N: I like the auroras in option 2! Could we take that, and remove some of the white foreground?

I don’t think this would make a good flag, but it is a very interesting image!

N: That flag is cool, let’s try a different take. What if I wanted to include the state bird (the loon) in the flag?

N: I like the first option you included. could you create several variants of that?

Fall Foliage Family

N: I would like to pivot away from flags, and just capture Minnesota up north scenery. Could you give me an image of a path through the woods with beautiful fall foliage?

N: I would like the pictures to be a bit more realistic, and zoomed in. Show some of the individual leaves.

Here, Dall-E3 did a good job of zooming in and showing individual leaves. I had hoped to capture individual leaves on trees (rather than mostly focusing on fallen leaves on the path), but instead of specifying this, I decided to just add a family to the image. This decision was partly based on my flag experience: I decided that being overly prescriptive was not helpful, and figured that in the process of adding the family, Dall-E3 would probably refocus away from the ground. This turned out to be correct.

N: Can you add a family of three to the path? (A mother, a father, and a small girl, all with dark hair)

N: I like the first one the most – you did a very nice job with the trees! Could you try several variants in which the family is wearing different fall-appropriate clothing?

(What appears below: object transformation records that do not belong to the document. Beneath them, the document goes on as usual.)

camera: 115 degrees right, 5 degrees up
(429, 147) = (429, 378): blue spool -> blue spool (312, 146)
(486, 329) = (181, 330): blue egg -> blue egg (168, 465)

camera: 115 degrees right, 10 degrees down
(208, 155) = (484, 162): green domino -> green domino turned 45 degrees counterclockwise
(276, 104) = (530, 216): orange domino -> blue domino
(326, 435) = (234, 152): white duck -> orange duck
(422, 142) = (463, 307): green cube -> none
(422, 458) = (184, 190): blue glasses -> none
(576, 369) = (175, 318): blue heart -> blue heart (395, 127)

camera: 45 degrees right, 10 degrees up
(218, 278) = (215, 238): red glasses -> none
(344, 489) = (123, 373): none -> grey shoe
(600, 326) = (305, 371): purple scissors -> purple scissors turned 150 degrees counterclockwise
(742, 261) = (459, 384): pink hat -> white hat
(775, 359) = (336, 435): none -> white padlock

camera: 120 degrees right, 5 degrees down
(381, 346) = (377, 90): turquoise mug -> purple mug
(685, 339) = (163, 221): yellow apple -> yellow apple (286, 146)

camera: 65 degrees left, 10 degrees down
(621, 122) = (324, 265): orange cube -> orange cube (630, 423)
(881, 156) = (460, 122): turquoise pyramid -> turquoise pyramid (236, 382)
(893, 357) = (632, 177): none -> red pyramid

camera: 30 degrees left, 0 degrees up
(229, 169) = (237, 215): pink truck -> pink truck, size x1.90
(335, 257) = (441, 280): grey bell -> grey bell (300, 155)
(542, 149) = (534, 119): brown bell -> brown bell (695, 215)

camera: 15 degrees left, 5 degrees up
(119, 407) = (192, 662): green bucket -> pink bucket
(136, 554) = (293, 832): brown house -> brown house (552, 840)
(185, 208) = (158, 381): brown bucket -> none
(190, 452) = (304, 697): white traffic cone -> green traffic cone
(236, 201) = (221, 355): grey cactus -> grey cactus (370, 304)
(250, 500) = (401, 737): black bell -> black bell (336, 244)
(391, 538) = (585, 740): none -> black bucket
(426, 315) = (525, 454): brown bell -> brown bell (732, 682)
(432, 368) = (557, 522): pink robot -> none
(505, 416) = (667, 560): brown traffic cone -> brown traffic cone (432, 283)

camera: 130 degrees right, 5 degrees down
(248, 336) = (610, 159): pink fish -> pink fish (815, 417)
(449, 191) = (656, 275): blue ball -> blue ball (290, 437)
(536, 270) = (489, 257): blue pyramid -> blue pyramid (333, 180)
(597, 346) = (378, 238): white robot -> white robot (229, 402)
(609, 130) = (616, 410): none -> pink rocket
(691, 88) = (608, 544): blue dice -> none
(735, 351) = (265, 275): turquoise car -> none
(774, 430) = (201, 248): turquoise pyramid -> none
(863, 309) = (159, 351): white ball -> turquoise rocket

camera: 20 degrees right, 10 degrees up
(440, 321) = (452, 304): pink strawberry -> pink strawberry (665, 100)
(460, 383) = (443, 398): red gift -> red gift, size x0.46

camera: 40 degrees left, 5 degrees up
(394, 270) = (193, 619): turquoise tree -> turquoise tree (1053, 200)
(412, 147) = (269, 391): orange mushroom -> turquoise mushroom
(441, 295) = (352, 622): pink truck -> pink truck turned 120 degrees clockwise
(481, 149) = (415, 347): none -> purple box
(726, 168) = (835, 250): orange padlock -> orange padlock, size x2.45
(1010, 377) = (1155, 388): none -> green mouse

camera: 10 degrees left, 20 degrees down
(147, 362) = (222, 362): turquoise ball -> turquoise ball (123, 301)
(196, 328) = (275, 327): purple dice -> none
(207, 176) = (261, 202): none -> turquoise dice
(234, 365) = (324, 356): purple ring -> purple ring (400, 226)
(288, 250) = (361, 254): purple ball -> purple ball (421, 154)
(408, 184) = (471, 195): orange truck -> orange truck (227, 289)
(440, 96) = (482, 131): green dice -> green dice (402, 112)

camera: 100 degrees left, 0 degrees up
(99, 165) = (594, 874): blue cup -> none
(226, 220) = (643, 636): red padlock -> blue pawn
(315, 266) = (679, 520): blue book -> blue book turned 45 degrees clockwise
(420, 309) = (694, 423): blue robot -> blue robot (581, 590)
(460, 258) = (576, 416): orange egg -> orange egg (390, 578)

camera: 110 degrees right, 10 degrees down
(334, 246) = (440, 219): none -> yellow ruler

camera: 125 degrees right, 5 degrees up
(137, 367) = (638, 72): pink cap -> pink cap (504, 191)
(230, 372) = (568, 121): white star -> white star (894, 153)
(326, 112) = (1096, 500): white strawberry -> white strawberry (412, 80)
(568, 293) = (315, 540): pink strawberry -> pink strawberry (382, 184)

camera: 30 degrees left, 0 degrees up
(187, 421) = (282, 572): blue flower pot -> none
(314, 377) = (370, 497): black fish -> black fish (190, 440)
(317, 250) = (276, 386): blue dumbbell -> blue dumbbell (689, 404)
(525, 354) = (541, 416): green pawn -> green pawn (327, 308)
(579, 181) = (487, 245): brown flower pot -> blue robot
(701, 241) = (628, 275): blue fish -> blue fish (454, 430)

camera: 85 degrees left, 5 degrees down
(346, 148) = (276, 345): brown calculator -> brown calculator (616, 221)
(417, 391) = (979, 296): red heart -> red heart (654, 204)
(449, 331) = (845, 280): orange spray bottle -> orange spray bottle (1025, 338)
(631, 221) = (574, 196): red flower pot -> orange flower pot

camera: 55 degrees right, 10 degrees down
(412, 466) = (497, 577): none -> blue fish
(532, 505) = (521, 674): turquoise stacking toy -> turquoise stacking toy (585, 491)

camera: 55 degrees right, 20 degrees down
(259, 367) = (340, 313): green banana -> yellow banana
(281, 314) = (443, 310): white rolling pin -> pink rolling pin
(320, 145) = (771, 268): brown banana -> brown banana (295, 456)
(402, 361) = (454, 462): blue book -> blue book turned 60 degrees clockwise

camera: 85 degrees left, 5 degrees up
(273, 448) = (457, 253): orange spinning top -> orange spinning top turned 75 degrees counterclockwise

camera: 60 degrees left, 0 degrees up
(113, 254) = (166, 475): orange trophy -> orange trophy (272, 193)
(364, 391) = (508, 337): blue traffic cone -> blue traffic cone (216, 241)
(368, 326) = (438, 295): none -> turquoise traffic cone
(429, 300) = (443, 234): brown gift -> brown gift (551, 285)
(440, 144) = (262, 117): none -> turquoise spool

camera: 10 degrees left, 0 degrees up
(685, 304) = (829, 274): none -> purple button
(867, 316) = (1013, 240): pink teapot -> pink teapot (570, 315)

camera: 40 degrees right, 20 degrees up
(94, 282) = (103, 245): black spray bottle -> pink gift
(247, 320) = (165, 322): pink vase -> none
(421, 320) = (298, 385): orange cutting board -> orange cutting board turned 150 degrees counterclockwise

These images were further from what I wanted, and in addition, we got an apparent violation of their “content policy.” I have no idea what this policy is, or how the image Dall-E3 produced violated it.

N: The second image is nice, but can you make all three people have dark hair, and be facing away from us?

N: Good, but now the image looks sort of cartoonish. I would like the forest to be a bit more realistic-looking.

N: Better! Can you make the image a little brighter, as though it is a bright sunny and clear day?

N: That’s a cool effect! Could you zoom in slightly, and add a few maple trees?

N: Here, the path is wide and straight. Can you make it more of a hiking trail? It should be made of dirt, a bit winding, and less wide.

Here, GPT-4 says there are three people, but in fact there are four. As you will see, this type of issue recurs several times in the subsequent iterations. This is similar to the issue I had with the flag, where GPT-4 described one or two wavy lines when there were actually three.

N: That looks great! But now there are four people in the picture – could you go back to a mom, a dad, and a small girl?

N: Now it looks like a mother with two children, and no father. Could you make the father taller than the mother?

N: Great, thanks! I’ve noticed that you have included four people again: an older son and a younger daughter. Could you create two more images, one with just the daughter, and one with an older daughter and a younger son?

N: Thanks! For the second photo, with the family of four, could you add some aspen trees with yellow leaves?

N: The aspen are beautiful, but it’s now a family of five. Can we go back to four?

N: Beautiful! Now it’s almost all aspen and pine. These are good, but could we add in some red/orange maple?